If the Baron was stupid enough to sell a loaded weapon, that was his lookout. He was just lucky Speedy was an honest thief.
Speedy continued his inspection of the loaded magazine. The blunt copper-tipped .45 rounds lay next to each other like sleeping hornets, disappearing from view beneath the edge of the magazine’s opening. Speedy pushed gently with his thumb and the rounds slid over with a metallic creak; he felt resistance as he pushed and the bullets returned immediately when he released pressure. The magazine spring was good then.
The Thompson was a clapped-old veteran but there was still some life in her. All she needed was some TLC from an expert. And Speedy was just the man for the job.
Speedy stood. “Okay,” he said, picking up the wad of bills and handing them over to the Baron.
Speedy grabbed the blanket from the floor and wrapped the Tommy gun as the Baron counted his cash.
“All there,” the Baron grunted in satisfaction. “This warrants a peace pipe.”
He looked toward a dank doorway on Fat Bob’s end of the couch leading into the further depths of the house, and called out hoarsely, “Deb.”
A woman materialized in the room with them. She had frizzy blonde hair with black roots, and wore tight elephant bell jeans and a tube top that left her pale midriff bare. Even if she was dressing like a 15-year-old from more than a decade past, her makeup wasn’t spackled on quite thick enough to conceal the deep lines carved into her face from too many years of hard living.

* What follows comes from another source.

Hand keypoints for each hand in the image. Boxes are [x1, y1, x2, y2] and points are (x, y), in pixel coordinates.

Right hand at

‘Deb’ was holding a pipe and a baggy of weed. She glanced once at Fat Bob before staring at Speedy.
She stood there for several seconds not looking away from Speedy until the Baron shouted at her: “Bring it here, woman.”
Deb stared at Speedy one lo
ng moment more before finally obeying her old man.

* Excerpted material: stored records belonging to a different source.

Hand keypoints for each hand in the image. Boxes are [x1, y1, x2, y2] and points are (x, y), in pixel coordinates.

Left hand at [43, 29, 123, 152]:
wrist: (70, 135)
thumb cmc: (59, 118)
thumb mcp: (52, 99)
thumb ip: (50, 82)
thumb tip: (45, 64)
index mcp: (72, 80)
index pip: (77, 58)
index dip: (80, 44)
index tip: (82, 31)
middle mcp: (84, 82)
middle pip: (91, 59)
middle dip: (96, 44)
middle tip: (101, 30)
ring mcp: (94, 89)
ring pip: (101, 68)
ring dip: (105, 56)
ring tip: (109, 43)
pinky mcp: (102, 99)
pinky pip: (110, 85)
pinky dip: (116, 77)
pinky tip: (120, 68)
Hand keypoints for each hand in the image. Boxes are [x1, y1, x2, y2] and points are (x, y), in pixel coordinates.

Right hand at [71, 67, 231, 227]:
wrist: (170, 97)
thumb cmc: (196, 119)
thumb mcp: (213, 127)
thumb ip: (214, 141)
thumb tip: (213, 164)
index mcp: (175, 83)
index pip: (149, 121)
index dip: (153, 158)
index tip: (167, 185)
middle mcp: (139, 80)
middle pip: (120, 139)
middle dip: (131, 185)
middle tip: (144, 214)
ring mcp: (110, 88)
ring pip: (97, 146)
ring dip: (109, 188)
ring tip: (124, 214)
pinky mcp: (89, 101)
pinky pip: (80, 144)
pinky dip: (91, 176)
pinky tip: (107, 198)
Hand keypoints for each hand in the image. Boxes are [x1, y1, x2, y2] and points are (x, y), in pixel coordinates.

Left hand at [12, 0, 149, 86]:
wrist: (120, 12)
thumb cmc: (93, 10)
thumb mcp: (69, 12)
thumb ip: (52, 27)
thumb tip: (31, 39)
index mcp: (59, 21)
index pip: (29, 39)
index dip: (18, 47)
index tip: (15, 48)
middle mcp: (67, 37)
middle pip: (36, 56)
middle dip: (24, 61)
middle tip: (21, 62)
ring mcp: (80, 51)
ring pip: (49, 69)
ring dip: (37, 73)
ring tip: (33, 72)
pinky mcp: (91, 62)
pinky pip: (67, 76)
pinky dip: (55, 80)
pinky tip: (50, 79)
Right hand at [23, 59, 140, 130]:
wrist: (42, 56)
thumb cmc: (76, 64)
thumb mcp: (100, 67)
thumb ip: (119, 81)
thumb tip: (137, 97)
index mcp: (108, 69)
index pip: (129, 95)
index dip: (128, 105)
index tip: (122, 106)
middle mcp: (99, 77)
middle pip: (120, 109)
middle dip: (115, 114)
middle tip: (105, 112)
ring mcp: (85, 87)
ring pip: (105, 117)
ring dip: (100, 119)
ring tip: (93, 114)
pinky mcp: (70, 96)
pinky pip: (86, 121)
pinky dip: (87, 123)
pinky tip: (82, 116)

The Baron finished tamping the bowl and offered first hit to Speedy. Speedy shook his head, preparatory to leaving. Maybe the Baron wanted everyone to be buddies after business having been concluded, but Speedy wanted nothing more than to get out of this dump now that he had the Thompson. He had work to do.

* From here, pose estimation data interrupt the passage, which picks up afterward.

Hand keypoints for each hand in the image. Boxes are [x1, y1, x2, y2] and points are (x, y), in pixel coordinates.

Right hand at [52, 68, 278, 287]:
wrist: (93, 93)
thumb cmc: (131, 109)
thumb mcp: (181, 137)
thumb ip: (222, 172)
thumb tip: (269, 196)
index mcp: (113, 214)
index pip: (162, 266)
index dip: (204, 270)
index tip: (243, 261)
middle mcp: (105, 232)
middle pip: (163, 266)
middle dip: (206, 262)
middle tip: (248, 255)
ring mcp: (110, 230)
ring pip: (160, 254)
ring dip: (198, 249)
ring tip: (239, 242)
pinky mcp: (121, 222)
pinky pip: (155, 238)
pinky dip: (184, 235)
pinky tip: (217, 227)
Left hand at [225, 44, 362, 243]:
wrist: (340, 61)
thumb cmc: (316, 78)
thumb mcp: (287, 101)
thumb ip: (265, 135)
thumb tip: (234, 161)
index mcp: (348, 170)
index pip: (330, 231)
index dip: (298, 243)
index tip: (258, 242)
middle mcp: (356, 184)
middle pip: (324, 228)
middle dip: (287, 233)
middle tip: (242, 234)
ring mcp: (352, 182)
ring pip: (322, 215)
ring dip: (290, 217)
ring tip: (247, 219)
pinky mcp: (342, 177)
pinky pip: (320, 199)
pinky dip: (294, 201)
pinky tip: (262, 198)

Fat Bob leaned forward out of the couch, reaching for the pipe.
“I’ll take that hit,” Bob rasped with a crooked leer, and the Baron handed over the pipe.
Speedy cursed inwardly, resigning himself to waiting while Bob copped his buzz – Speedy wasn’t about to walk home carrying a submachine gun.
Fat Bob hit the bowl, holding his lighter to the weed and sucking it down in a long hissing inhalation before passing it to Deb.
“Here you go,” Bob said, voice tight as he held in his burning lungful of smoke.
She took the pipe and recommenced staring at Speedy as she inhaled, then let out an explosive series of repressed coughs even as she tried to keep her own hit in. Deb passed the pipe on to her old man, who hit it in turn.
The Baron sat on his stool, tattooed muscles rippling as his chest expanded to contain the smoke. He sat for a moment, eyes closed, and the smoke trickling dragon-like from his nostrils to frame his skull-face in a tracery cloud.
Speedy heard a furtive rustling from around the corner through the same doorway Deb had appeared from, and his eyes narrowed as he keyed into that direction. The Baron opened his own smoke-reddened eyes to look at something back there out of Speedy’s field of vision.
The Baron smiled. “C’mere, baby,” he said, pot-smoke billowing from his lips to punctuate each word like closed-caption-by-smoke-signal. “Come to Poppa.”
A baby tottered into the room. It was a little girl maybe two years old, with wispy copper-colored hair drawn up into two pigtails. She was naked except for one of those huge lunar-excursion-looking disposable diapers, the kind Speedy had seen some mothers leave on their kids for a day and more without changing.